__Given problem a__:
Reproduce the entries from the line containing "pink star: moved 45 px left, 6 px up" through the end of the entries, word for word, and omit the picture markers.

__Source passage__:
So far so good, and relatively straightforward (though very labour intensive if you’re adding date tags after the fact). And to pull a list of blocks for any one keyword tag, or some combination of them, Logseq’s basic queries will work just fine, which is nice since the GUI tool makes that sort of thing easy.

But a real problem arises if you want to sort the blocks for a given keyword by the date tags associated with them. In that case you absolutely must use an advanced query.

The first step was to make sure that the names of the associated date tags were included in my query result set. This wasn’t exactly easy. The relevant date tags can be found at any of three places: a) on the block itself (in which case a call to block/refs will pull it in); b) on some parent of that block, perhaps several levels up (these will be found in block/path-refs); or c) in the page tags (to be found at {:block/page [:block/tags]}) I couldn’t find a way to build a series of :where clauses that would pull out those three different pieces of information and link each of them to some simple variable declared in the :find clause. So I solved the problem instead by using Datalog’s pull API, grabbing the page names of the full set of tags associated with each of the three possible locations for date tags. I also pulled in the :block/content and (the page’s) :block/original-name fields, to allow Logseq to work its default table-view magic with the eventual result set. It took some work to figure out how to get the desired output, since the Datalog/Datomic documentation isn’t exactly generous in its coverage of hierarchical/namespaced keywords, which of course are rampant in Logseq’s database schema. In any case, the raw query result set is a pretty ugly mishmash of vectors and maps, some of them nested several layers deep. But this approach gets you all the information you need to solve the date sorting problem and display the results.

The final step, sorting the results by date tag, was by far the hardest. It took me ten or so days to sew that part up, though in fairness this was largely because I am a complete noob when it comes to Clojure and to the result-transform component of Logseq’s advanced queries. It didn’t help that Logseq’s documentation doesn’t provide an actual specification of the result-transform (or either for that matter of the view) clause, just a set of examples. And the real work for me came from the fact that Clojure is a completely different kind of programming language than any I’ve encountered before. It took quite a while to wrap my head around its function-centric design and its insistence upon destructuring any data that gets passed to functions. Thank god for the REPL that comes with Clojure’s clj terminal tool, which facilitates trial-and-error learning. But I worked out a solution in the end. Someone who knows Clojure better could surely write up my formulation more elegantly. Suggestions welcome.

In list view, the query generates nothing more than an long, ugly set of text fields, arranged as vectors and nested maps. I suppose I could try to write up a corresponding view that would present this information in a much more orderly fashion, ideally including the breadcrumbs that come with Logseq’s default list view. But you can get a reasonably serviceable view without all that work just by setting the query results to table view and then left-clicking on any blocks that looks interesting; this will open the standard Logseq query result view for those blocks in the right panel.

Notice that the query results are sorted by the most appropriate date tag: the one closest to the block tagged with a given keyword (in order of priority, on the block itself, on a parent of the block, or on the page as a whole)

__Record list__:
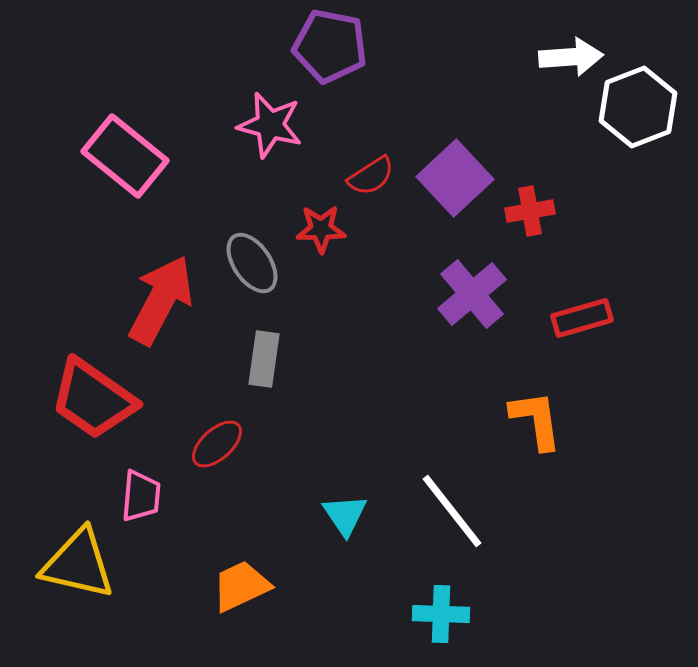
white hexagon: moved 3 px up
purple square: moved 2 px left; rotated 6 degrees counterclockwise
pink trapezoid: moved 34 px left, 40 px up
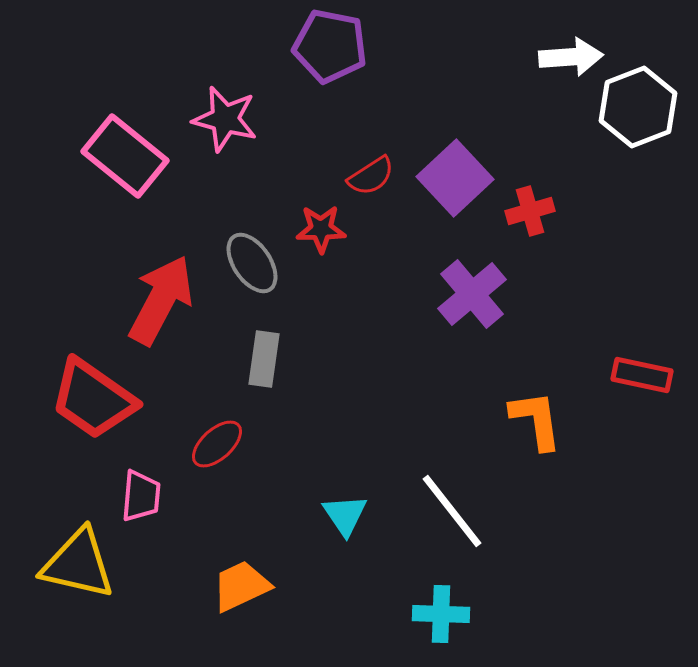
pink star: moved 45 px left, 6 px up
red cross: rotated 6 degrees counterclockwise
red rectangle: moved 60 px right, 57 px down; rotated 28 degrees clockwise
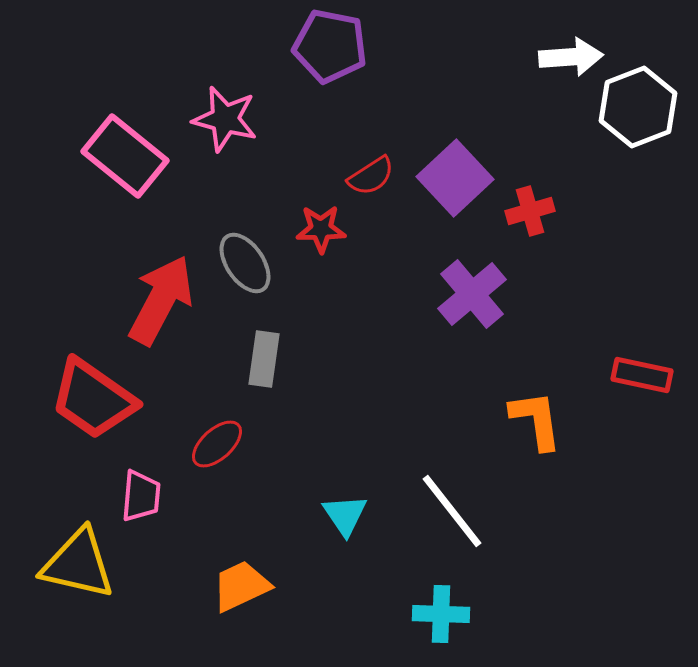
gray ellipse: moved 7 px left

__Given problem b__:
According to the passage on sorting Logseq query results by date tag, where can the relevant date tags be found? List every location it gives.

__Written reply a__:
pink star: moved 45 px left, 6 px up
red cross: rotated 6 degrees counterclockwise
red rectangle: moved 60 px right, 57 px down; rotated 28 degrees clockwise
gray ellipse: moved 7 px left

__Written reply b__:
- On the block itself, pulled in by a call to block/refs
- On some parent of that block, perhaps several levels up, found in block/path-refs
- In the page tags, found at {:block/page [:block/tags]}